Aim of the task ->
No pictures go into the output, which should consist only of the lines from the first line of the data through the line with "Picture 3: The", copied exactly.

Exercise inputs ->
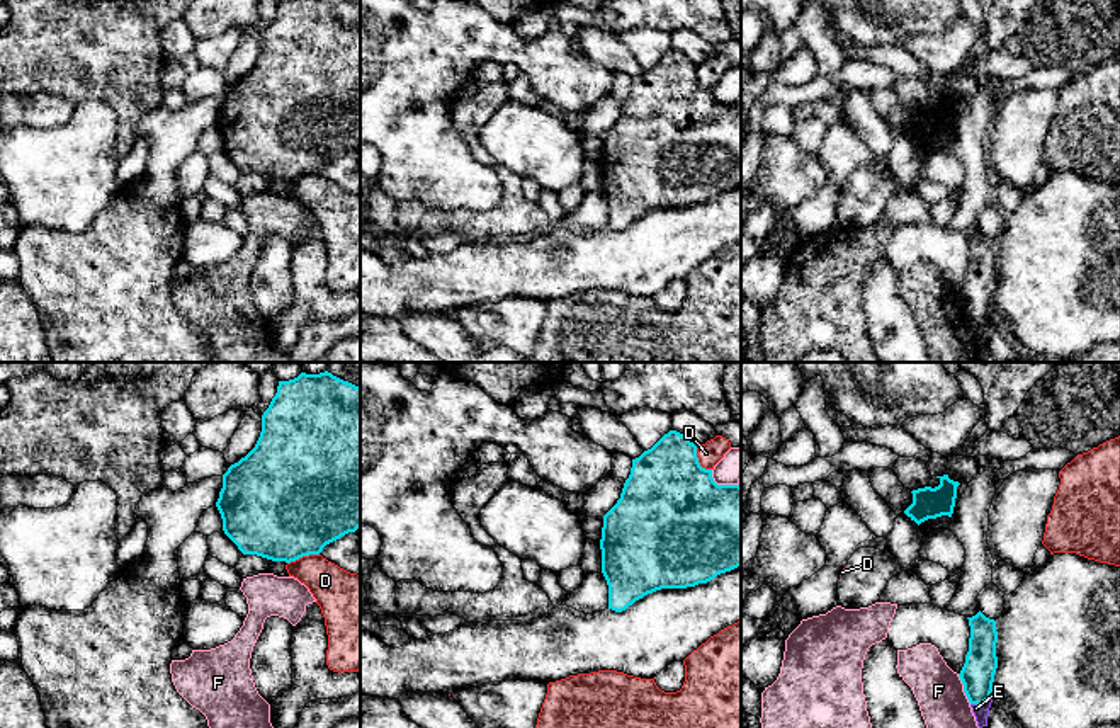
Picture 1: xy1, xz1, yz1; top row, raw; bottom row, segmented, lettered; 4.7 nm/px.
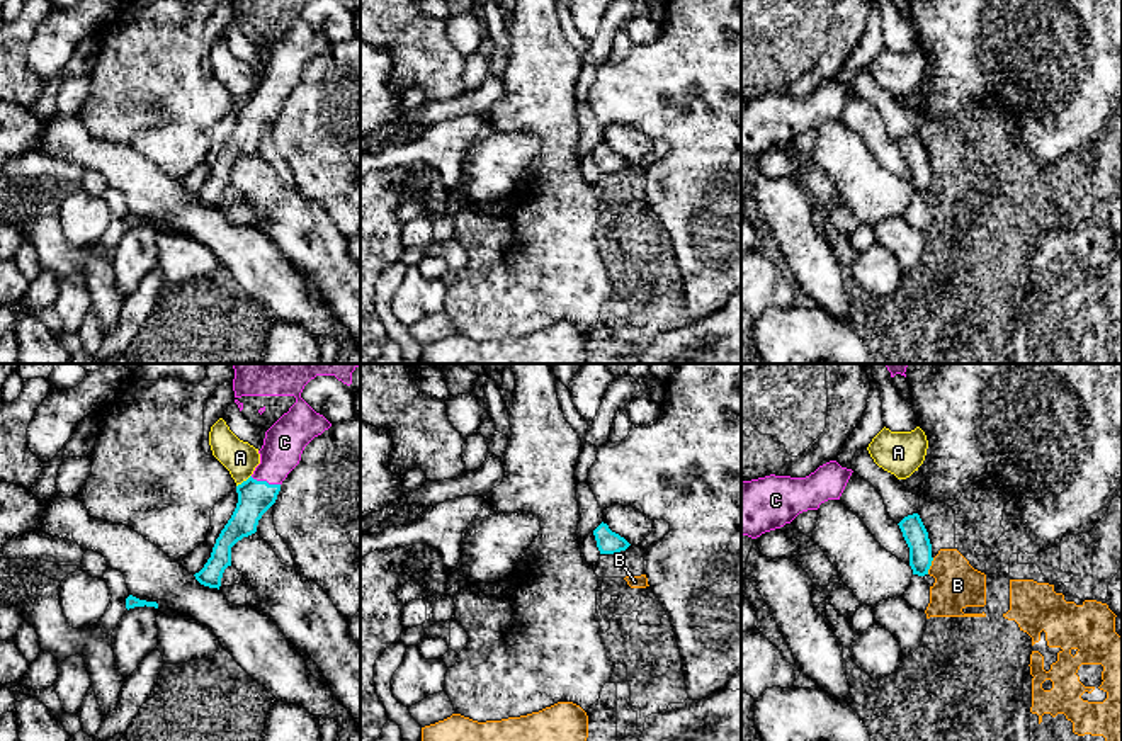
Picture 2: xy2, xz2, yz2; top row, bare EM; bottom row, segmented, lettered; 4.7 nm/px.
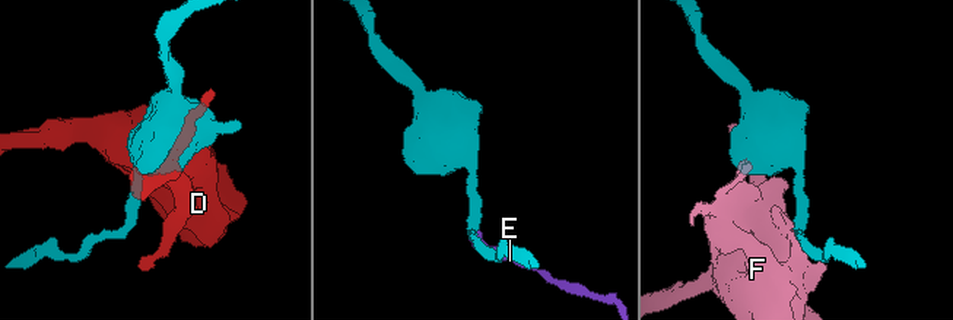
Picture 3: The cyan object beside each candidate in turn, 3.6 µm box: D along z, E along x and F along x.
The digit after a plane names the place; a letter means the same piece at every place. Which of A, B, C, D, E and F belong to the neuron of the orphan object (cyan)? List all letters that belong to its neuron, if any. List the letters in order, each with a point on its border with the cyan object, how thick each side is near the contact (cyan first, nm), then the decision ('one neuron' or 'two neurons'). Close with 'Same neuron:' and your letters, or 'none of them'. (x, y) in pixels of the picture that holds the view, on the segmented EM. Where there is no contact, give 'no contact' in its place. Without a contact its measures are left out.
A: meets cyan in xy2 at (243, 481); 160 nm thick on the cyan side, 160 nm on the other; two neurons
B: meets cyan in yz2 at (930, 565); 120 nm thick on the cyan side, 220 nm on the other; two neurons
C: meets cyan in xy2 at (266, 481); 160 nm thick on the cyan side, 190 nm on the other; one neuron
D: meets cyan in xy1 at (303, 555); 500 nm thick on the cyan side, 220 nm on the other; two neurons
E: meets cyan in yz1 at (979, 703); 160 nm thick on the cyan side, 80 nm on the other; two neurons
F: meets cyan in yz1 at (964, 689); 160 nm thick on the cyan side, 220 nm on the other; two neurons
Same neuron: C

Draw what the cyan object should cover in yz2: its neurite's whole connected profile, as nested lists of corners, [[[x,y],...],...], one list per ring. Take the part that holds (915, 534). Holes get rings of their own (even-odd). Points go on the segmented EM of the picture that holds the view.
[[[918,513],[904,517],[899,523],[910,547],[910,566],[913,574],[925,576],[932,566],[932,544]]]

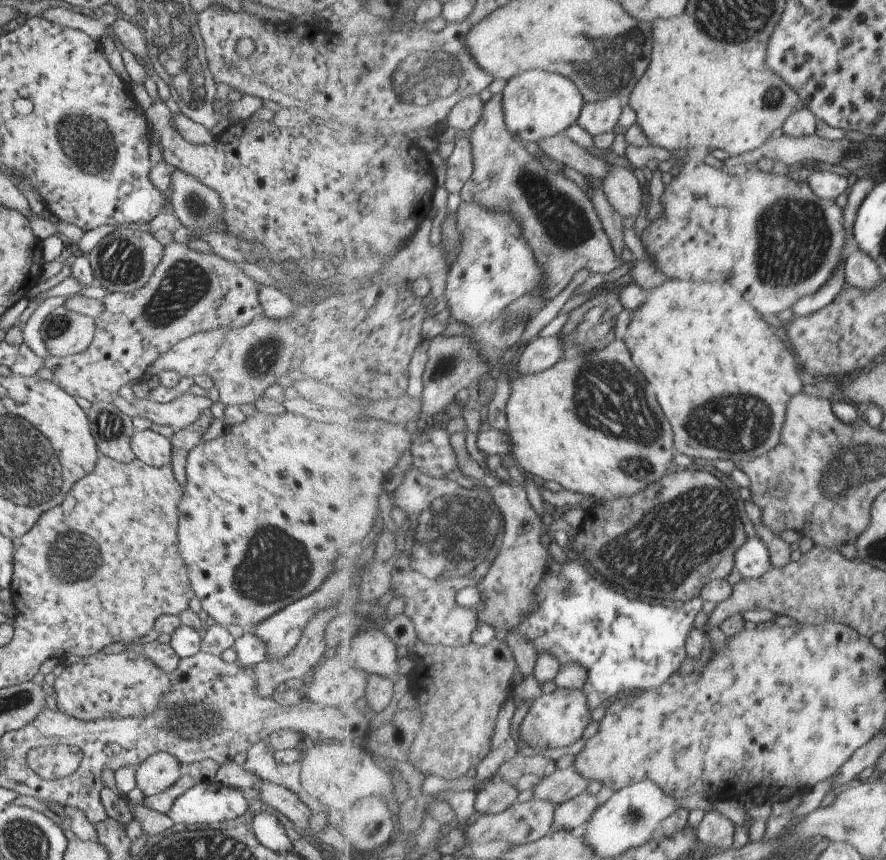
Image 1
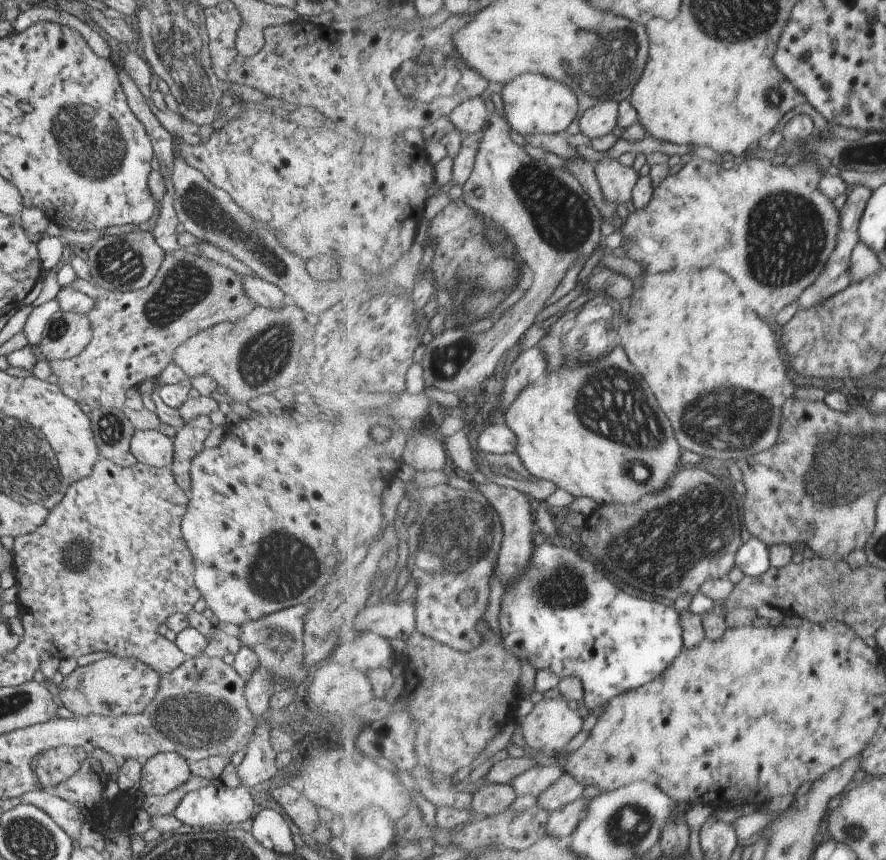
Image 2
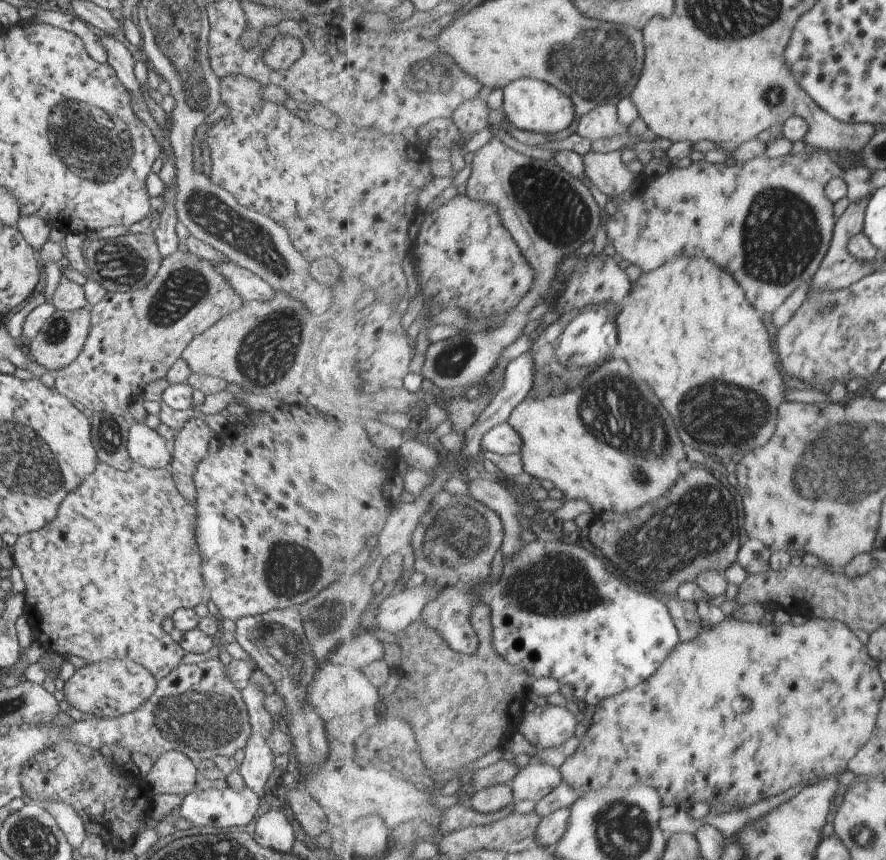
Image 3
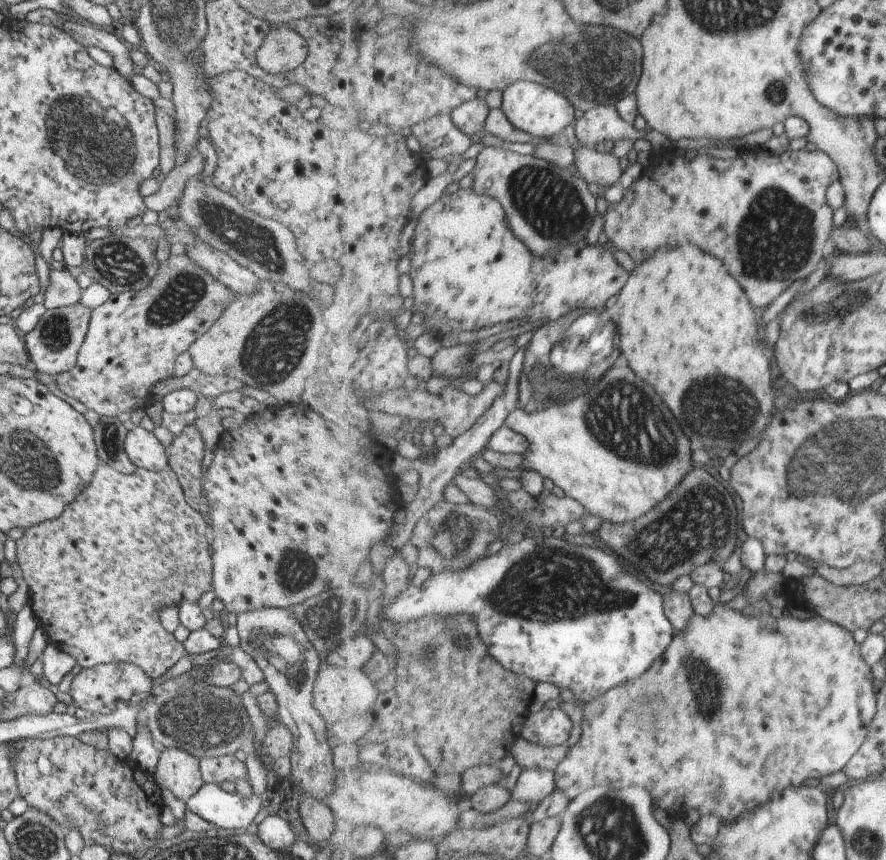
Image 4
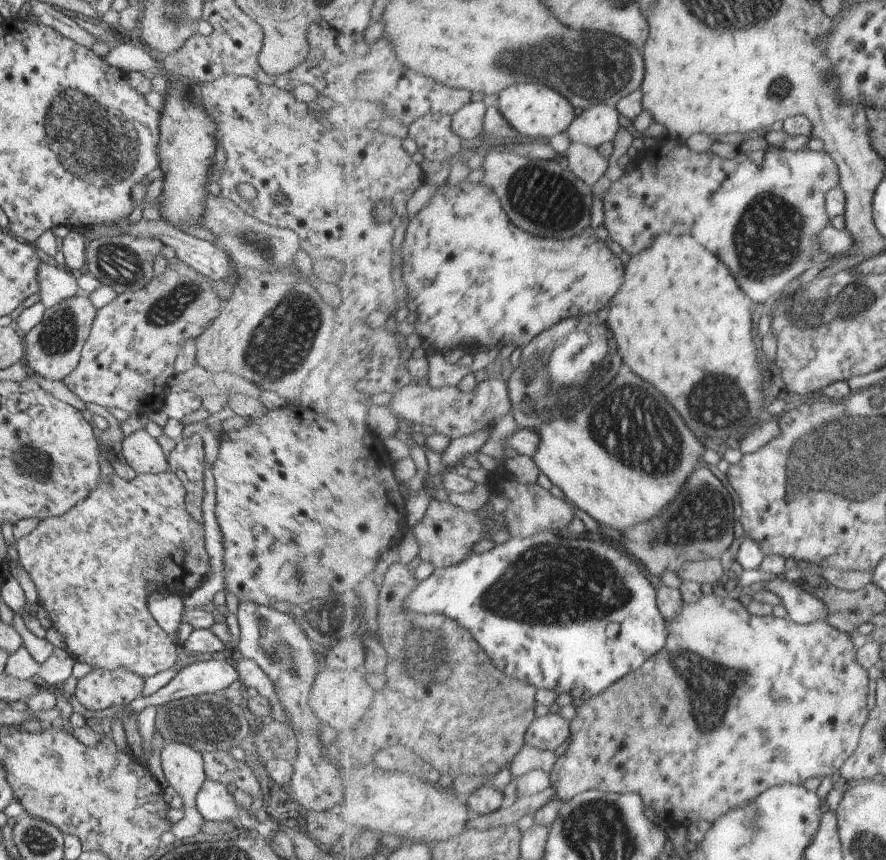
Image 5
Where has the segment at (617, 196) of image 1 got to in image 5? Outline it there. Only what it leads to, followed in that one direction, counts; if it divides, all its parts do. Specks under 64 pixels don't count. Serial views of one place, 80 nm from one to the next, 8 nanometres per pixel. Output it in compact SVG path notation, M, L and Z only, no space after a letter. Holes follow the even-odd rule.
M571 142L564 153L564 162L580 178L590 186L603 178L609 166L608 158L603 158L595 147L583 143Z

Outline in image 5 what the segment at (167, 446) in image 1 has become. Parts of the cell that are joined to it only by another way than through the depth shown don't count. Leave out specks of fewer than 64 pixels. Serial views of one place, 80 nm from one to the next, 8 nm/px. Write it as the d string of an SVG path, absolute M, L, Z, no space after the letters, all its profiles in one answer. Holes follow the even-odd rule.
M139 429L122 440L121 456L134 474L159 474L169 470L166 452L161 450L156 439Z

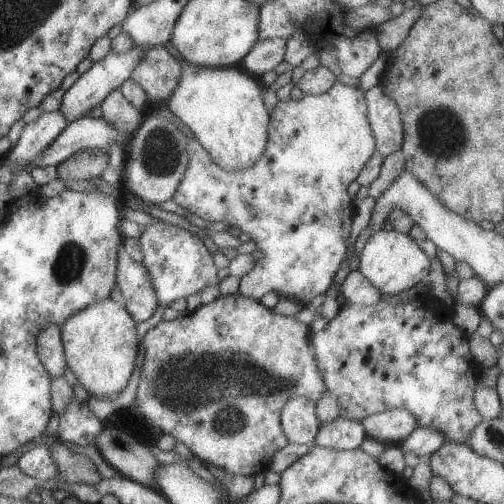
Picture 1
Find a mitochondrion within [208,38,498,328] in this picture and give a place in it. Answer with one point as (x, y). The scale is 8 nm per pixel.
(440, 133)

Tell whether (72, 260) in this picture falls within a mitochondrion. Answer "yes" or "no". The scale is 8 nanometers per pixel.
yes

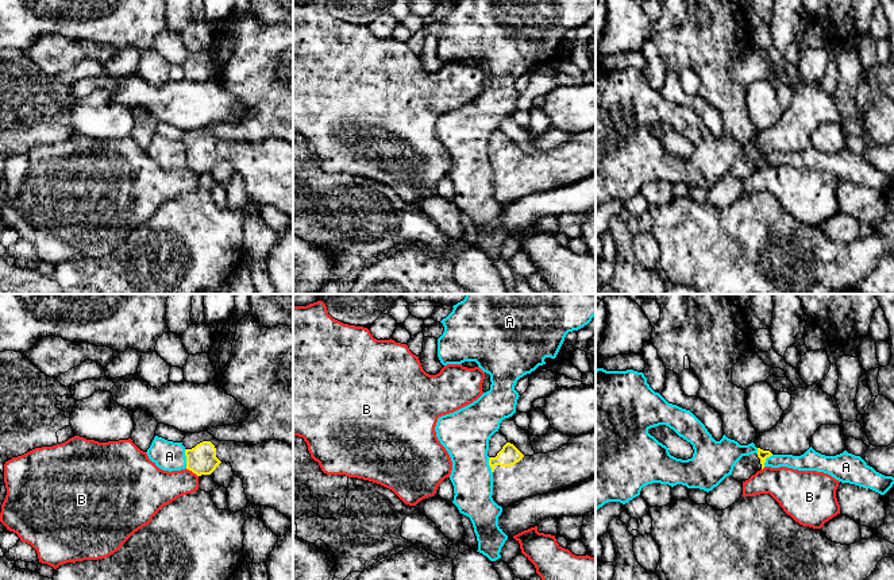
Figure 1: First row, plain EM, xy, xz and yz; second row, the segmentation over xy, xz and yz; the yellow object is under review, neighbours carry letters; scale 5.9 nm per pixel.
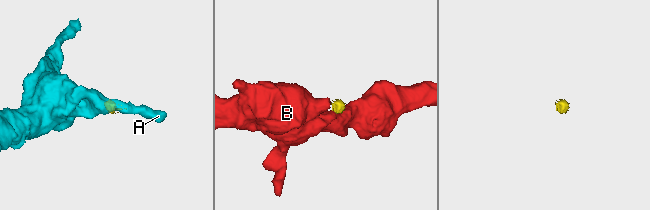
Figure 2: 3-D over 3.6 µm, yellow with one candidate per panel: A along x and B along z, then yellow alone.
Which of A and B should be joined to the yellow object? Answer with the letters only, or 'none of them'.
none of them

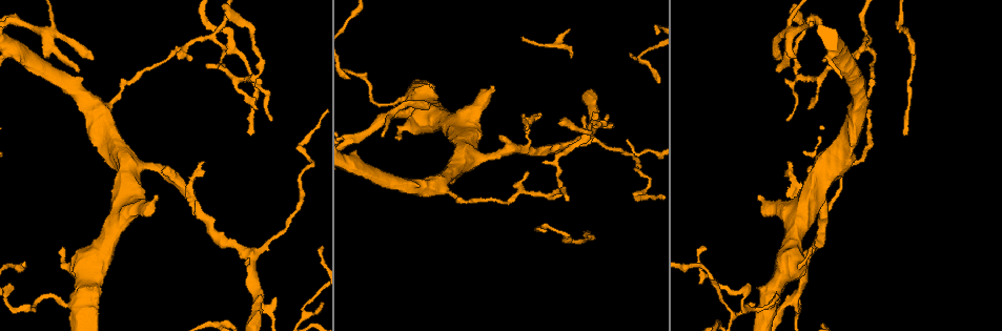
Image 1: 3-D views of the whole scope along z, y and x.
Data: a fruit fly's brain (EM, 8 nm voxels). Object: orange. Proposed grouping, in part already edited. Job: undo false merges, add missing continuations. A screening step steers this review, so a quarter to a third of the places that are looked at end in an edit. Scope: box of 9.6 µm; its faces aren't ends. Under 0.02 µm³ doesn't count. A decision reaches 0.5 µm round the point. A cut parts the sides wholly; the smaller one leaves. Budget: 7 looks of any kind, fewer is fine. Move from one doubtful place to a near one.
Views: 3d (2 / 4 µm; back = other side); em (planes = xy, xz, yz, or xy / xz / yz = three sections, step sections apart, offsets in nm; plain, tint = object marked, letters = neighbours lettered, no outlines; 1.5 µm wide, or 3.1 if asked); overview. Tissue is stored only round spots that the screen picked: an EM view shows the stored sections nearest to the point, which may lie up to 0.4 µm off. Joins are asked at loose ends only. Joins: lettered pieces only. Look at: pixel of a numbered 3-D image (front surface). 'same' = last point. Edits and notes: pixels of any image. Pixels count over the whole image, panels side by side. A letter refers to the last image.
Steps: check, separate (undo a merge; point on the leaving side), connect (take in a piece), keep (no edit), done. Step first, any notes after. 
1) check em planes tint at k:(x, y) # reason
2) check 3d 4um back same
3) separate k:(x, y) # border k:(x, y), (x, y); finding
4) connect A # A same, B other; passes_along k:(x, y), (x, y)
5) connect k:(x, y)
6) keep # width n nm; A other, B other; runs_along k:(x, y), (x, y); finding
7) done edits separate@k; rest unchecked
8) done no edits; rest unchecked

check 3d 4um at 1:(249, 132) # free end

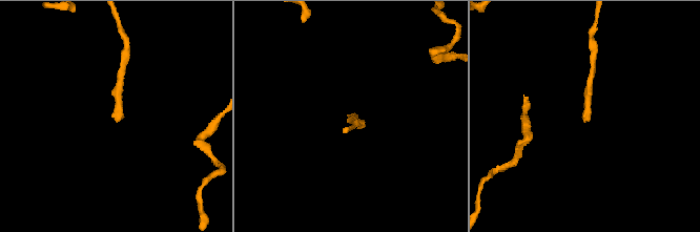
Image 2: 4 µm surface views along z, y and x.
check em xy step 4 letters at 2:(355, 116)

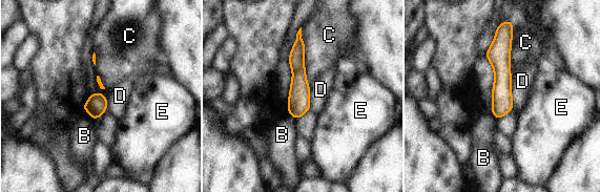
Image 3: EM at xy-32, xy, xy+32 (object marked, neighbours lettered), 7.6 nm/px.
check em planes letters same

Result ->
Picture 1: xy1, xz1, yz1; top row, raw; bottom row, segmented, lettered; 4.7 nm/px.
Picture 2: xy2, xz2, yz2; top row, bare EM; bottom row, segmented, lettered; 4.7 nm/px.
Picture 3: The cyan object beside each candidate in turn, 3.6 µm box: D along z, E along x and F along x.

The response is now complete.